Philippe Aghion, Nobel d’Économie, exige un « stop » immédiat de la réforme des retraites jusqu’en 2027
Alors que le gouvernement s’apprête à présenter le projet de loi de finances 2026, le nouveau prix Nobel d’Économie, Philippe Aghion, lance un appel sans ambiguïté : suspendre la réforme des retraites jusqu’à l’élection présidentielle de 2027. Invité de France 2 lundi 13 octobre 2025, l’économiste propose une pause stratégique à 62 ans et 9 mois — l’âge légal actuel — pour apaiser les tensions sociales et politiques. Une position qui relance le débat sur l’âge de départ à la retraite en France, alors que le Premier ministre Sébastien Lecornu ouvre la porte à une discussion sur une éventuelle suspension.

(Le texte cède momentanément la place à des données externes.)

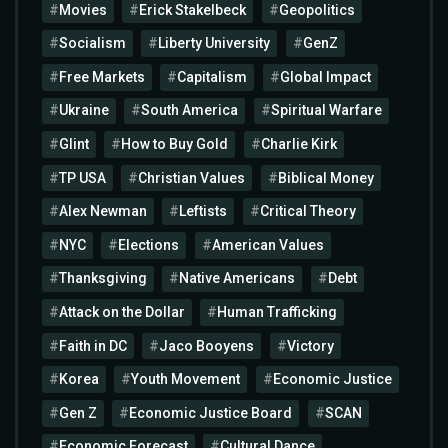
Movies
Erick Stakelbeck
Geopolitics
Socialism
Liberty University
GenZ
Free Markets
Capitalism
Global Impact
Ukraine
South America
Spiritual Warfare
Glint
How to Buy Gold
Charlie Kirk
TP USA
Christian Values
Biblical Money
Alex Newman
Leftists
Critical Theory
NYC
Elections
American Values
Thanksgiving
Native Americans
Debt
Attack on the Dollar
Human Trafficking
Faith in DC
Jaco Booyens
Victory
Korea
Youth Movement
Economic Justice
Gen Z
Economic Justice Board
SCAN
Economic Forecast
Cultural Dance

Pourquoi suspendre la réforme des retraites maintenant ?
« Je pense qu’il faut arrêter l’horloge maintenant jusqu’aux élections présidentielles », a déclaré Philippe Aghion. Selon lui, maintenir l’âge légal à 62 ans et 9 mois jusqu’en 2027 constituerait une mesure « peu coûteuse » mais efficace pour « calmer les choses ». Il insiste : cette pause ne signifie pas l’abandon définitif de la réforme, mais un report conditionnel. « Si rien ne se passe, ça reprend en 2027 », précise-t-il.

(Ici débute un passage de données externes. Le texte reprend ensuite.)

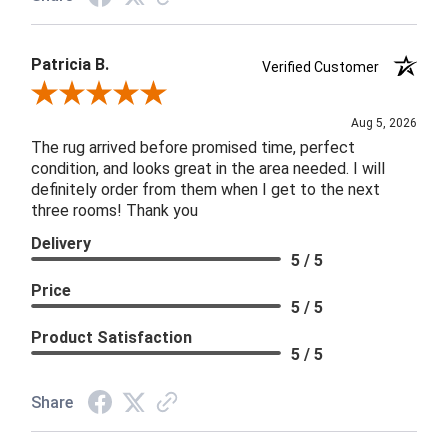
Patricia B.
Verified Customer
Review By Patricia B.
Aug 5, 2026
The rug arrived before promised time, perfect
condition, and looks great in the area needed. I will
definitely order from them when I get to the next
three rooms! Thank you
Delivery
5 / 5
Price
5 / 5
Product Satisfaction
5 / 5
Share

Cette proposition intervient à un moment critique. Le projet de budget 2026 sera présenté mardi en conseil des ministres, et le gouvernement fait face à des pressions croissantes — notamment du Parti socialiste — pour suspendre la mise en œuvre de la réforme contestée. L’idée d’un moratoire gagne du terrain dans un contexte de défiance citoyenne et de crise de légitimité démocratique.
Un Nobel pour une vision économique engagée
Philippe Aghion, récompensé pour ses travaux pionniers sur la croissance endogène et l’innovation, n’en est pas à son premier avis tranché sur les politiques publiques. Déjà critique de la fameuse « taxe Zucman », il réaffirme ici sa préférence pour une justice fiscale ciblée : « Il faut qu’il y ait un effort des hauts patrimoines », mais sans « toucher l’outil productif » ni « ceux qui cherchent à innover ».
Il pointe toutefois un « abus des holdings familiales », qu’il juge légitime de taxer plus sévèrement. Cette nuance illustre sa vision : une économie dynamique doit encourager l’innovation, mais aussi corriger les déséquilibres structurels.
Réforme des retraites 2025 : où en est-on ?
Depuis son adoption en 2023, la réforme des retraites continue de susciter des remous. L’âge légal de départ a été progressivement relevé, avec un calendrier d’indexation sur l’espérance de vie. En 2025, il atteint 62 ans et 9 mois, avant d’atteindre 64 ans d’ici 2030 selon le calendrier initial.
Mais face à la grogne persistante, plusieurs voix — syndicales, politiques, et désormais académiques — réclament une pause. Le nouveau cap fixé par Sébastien Lecornu, reconduit comme Premier ministre, reste flou. Pourtant, son ouverture à un « débat » sur la suspension marque un tournant.
Et après 2027 ?
Philippe Aghion n’a jamais caché son attachement à un âge de départ à 63 ans, assorti d’une clause de revoyure. « Je suis toujours pour un 63 ans plus revoyure », rappelle-t-il. Une position modérée, loin des extrêmes, mais qui exige un consensus démocratique — précisément ce qui manque aujourd’hui.
Dans un pays fracturé, où la question des retraites en France cristallise les inégalités et les peurs sociales, un moratoire jusqu’en 2027 pourrait offrir le temps nécessaire à une refondation du dialogue social. À condition que les prochaines élections présidentielles deviennent l’occasion d’un vrai débat — et non d’un affrontement idéologique.